**INSTRUCTIONS FOR THE TASK**. Return all the data exactly, keeping the pictures out.

**SUPPLIED INFORMATION**.
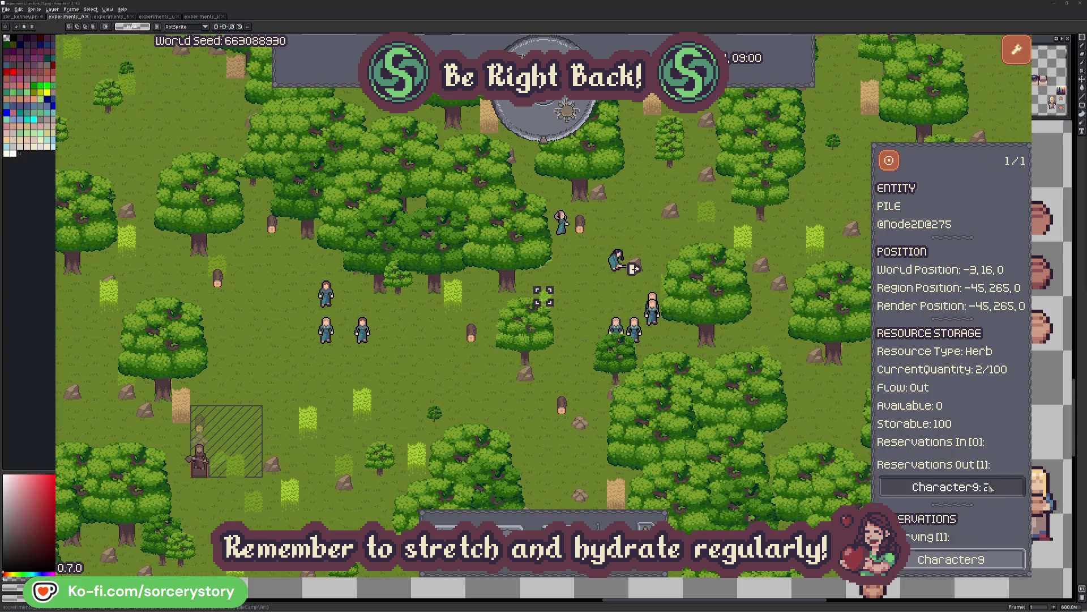
- Follow the Herb pile's villager back to the Wood pile, then centre on a settler at the map's right
{"action": "left_click", "coordinate": [986, 486]}
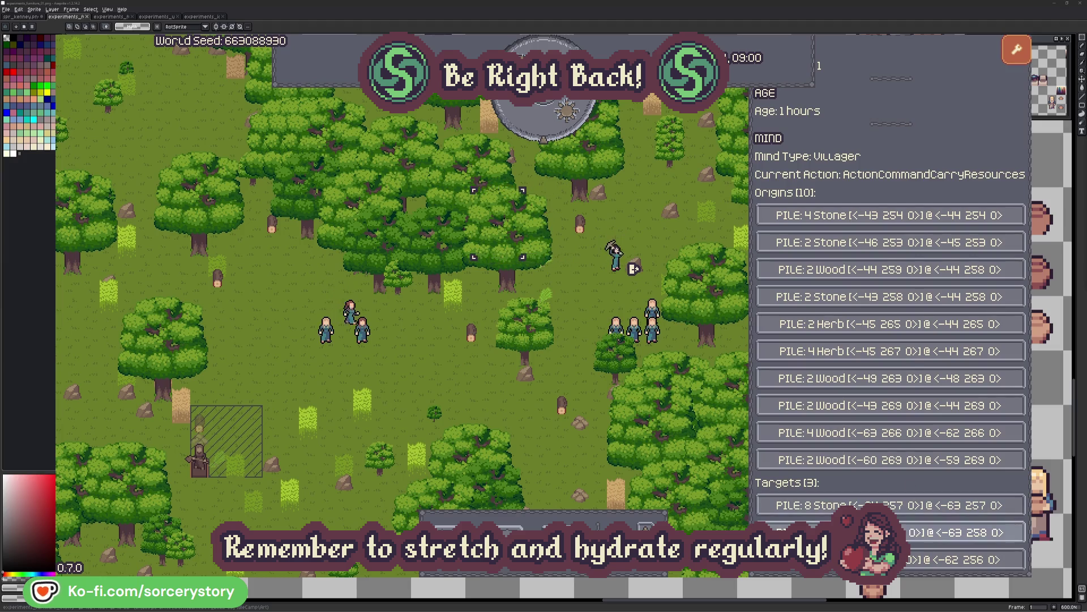
{"action": "left_click", "coordinate": [934, 532]}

**SOLUTION FOR THIS TASK**.
- Follow the Herb pile's villager back to the Wood pile, then centre on a settler at the map's right
{"action": "left_click", "coordinate": [986, 486]}
{"action": "left_click", "coordinate": [934, 532]}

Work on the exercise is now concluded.